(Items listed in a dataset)
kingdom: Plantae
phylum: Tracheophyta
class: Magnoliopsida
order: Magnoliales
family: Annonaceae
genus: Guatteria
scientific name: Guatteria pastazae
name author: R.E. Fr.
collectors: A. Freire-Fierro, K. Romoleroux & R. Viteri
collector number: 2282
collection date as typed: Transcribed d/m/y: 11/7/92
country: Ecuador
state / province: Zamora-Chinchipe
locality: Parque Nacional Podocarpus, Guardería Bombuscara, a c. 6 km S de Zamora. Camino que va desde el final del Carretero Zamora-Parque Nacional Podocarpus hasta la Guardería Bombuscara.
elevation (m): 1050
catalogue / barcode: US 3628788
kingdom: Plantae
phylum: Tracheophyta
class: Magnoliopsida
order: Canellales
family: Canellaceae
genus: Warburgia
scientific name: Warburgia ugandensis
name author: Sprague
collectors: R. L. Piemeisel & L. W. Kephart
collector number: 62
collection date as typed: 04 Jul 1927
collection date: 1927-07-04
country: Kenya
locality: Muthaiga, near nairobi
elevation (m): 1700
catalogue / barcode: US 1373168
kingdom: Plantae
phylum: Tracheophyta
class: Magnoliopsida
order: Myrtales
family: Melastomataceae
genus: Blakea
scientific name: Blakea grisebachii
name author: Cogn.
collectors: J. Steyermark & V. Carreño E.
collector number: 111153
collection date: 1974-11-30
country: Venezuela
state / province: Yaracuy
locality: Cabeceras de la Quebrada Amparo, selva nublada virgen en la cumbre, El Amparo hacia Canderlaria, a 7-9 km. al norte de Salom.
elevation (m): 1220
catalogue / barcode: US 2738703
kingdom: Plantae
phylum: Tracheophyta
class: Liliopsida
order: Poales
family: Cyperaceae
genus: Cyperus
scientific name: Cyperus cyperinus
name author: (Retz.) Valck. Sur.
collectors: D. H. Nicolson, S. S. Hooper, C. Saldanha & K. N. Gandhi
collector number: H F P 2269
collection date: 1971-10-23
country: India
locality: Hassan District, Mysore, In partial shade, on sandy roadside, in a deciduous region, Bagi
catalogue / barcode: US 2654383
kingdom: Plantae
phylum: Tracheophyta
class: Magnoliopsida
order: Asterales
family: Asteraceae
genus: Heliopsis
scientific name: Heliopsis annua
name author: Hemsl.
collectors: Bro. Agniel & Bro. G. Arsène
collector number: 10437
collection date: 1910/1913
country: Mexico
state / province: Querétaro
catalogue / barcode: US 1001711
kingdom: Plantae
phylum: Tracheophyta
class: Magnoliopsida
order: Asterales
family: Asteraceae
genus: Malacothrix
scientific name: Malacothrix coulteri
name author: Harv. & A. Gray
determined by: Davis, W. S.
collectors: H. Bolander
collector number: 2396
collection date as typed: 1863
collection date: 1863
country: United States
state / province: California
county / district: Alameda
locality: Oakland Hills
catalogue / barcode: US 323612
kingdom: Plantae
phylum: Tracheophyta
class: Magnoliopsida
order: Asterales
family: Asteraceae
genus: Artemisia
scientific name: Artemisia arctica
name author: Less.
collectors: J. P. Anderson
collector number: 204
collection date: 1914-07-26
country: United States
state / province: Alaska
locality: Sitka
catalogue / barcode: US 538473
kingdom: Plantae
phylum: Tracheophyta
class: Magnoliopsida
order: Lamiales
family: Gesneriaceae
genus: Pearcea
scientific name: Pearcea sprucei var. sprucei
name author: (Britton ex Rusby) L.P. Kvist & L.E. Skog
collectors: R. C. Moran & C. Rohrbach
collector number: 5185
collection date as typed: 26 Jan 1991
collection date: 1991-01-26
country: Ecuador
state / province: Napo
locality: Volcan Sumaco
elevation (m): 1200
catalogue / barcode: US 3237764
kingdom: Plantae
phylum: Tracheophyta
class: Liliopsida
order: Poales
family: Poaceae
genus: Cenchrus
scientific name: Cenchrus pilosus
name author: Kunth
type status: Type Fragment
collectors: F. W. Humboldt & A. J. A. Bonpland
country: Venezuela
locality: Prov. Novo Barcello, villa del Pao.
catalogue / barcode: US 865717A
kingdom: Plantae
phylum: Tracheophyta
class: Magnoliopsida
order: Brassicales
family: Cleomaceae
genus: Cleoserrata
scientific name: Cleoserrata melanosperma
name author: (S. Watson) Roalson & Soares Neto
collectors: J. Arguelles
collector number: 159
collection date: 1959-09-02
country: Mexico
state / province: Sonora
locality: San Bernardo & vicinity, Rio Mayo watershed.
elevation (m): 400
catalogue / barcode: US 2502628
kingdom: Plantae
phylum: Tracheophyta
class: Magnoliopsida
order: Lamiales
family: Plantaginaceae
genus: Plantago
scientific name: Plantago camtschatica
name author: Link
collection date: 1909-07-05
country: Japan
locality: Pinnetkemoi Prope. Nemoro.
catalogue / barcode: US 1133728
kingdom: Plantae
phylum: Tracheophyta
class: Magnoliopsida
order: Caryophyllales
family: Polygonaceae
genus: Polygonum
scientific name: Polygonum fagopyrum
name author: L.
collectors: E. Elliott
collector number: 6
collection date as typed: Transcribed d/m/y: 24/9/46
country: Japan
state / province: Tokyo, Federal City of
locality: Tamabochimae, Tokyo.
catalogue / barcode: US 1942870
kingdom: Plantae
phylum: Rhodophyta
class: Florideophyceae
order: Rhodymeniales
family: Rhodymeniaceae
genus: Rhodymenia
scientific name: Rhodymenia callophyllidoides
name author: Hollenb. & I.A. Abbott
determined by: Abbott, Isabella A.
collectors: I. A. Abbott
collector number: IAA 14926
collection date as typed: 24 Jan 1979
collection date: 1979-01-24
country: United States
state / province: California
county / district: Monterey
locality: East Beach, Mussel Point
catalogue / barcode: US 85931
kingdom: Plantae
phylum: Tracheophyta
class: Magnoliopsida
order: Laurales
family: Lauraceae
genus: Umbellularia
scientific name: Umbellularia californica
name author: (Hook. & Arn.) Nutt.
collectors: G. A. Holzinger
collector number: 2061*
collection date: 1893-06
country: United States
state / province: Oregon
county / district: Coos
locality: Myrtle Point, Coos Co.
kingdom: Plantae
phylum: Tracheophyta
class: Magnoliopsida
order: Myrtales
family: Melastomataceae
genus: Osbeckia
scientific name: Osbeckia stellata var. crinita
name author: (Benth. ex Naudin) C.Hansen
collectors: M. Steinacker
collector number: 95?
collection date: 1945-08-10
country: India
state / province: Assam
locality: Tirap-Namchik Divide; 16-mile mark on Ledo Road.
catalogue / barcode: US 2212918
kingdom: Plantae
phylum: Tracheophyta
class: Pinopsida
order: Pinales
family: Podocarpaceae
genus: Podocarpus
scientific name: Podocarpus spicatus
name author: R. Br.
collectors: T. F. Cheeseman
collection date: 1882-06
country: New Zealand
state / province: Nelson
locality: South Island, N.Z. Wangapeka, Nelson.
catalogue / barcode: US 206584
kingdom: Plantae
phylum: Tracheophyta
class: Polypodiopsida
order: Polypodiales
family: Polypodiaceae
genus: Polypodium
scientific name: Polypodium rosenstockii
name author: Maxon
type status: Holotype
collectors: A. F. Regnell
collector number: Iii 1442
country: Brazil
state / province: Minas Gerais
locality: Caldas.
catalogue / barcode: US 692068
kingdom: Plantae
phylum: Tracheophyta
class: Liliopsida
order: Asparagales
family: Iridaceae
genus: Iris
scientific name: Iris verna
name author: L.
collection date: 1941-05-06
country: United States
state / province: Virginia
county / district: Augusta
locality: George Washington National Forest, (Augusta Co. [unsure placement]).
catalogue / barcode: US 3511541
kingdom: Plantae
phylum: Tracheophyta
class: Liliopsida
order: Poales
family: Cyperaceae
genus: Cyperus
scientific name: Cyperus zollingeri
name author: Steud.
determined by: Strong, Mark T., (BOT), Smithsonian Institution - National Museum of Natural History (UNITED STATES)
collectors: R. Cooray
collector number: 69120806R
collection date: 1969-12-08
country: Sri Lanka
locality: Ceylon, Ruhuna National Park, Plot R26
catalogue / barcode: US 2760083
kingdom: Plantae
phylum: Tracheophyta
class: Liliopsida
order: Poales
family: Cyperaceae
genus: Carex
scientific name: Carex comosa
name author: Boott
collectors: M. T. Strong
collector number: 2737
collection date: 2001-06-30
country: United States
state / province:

● Exercise goal:
Lay out the records from the line with "catalogue / barcode: US 1133728" to the line with "scientific name: Umbellularia californica" as a numbered list, leaving out any blank lines.

● Solution to this problem:
1. catalogue / barcode: US 1133728
2. kingdom: Plantae
3. phylum: Tracheophyta
4. class: Magnoliopsida
5. order: Caryophyllales
6. family: Polygonaceae
7. genus: Polygonum
8. scientific name: Polygonum fagopyrum
9. name author: L.
10. collectors: E. Elliott
11. collector number: 6
12. collection date as typed: Transcribed d/m/y: 24/9/46
13. country: Japan
14. state / province: Tokyo, Federal City of
15. locality: Tamabochimae, Tokyo.
16. catalogue / barcode: US 1942870
17. kingdom: Plantae
18. phylum: Rhodophyta
19. class: Florideophyceae
20. order: Rhodymeniales
21. family: Rhodymeniaceae
22. genus: Rhodymenia
23. scientific name: Rhodymenia callophyllidoides
24. name author: Hollenb. & I.A. Abbott
25. determined by: Abbott, Isabella A.
26. collectors: I. A. Abbott
27. collector number: IAA 14926
28. collection date as typed: 24 Jan 1979
29. collection date: 1979-01-24
30. country: United States
31. state / province: California
32. county / district: Monterey
33. locality: East Beach, Mussel Point
34. catalogue / barcode: US 85931
35. kingdom: Plantae
36. phylum: Tracheophyta
37. class: Magnoliopsida
38. order: Laurales
39. family: Lauraceae
40. genus: Umbellularia
41. scientific name: Umbellularia californica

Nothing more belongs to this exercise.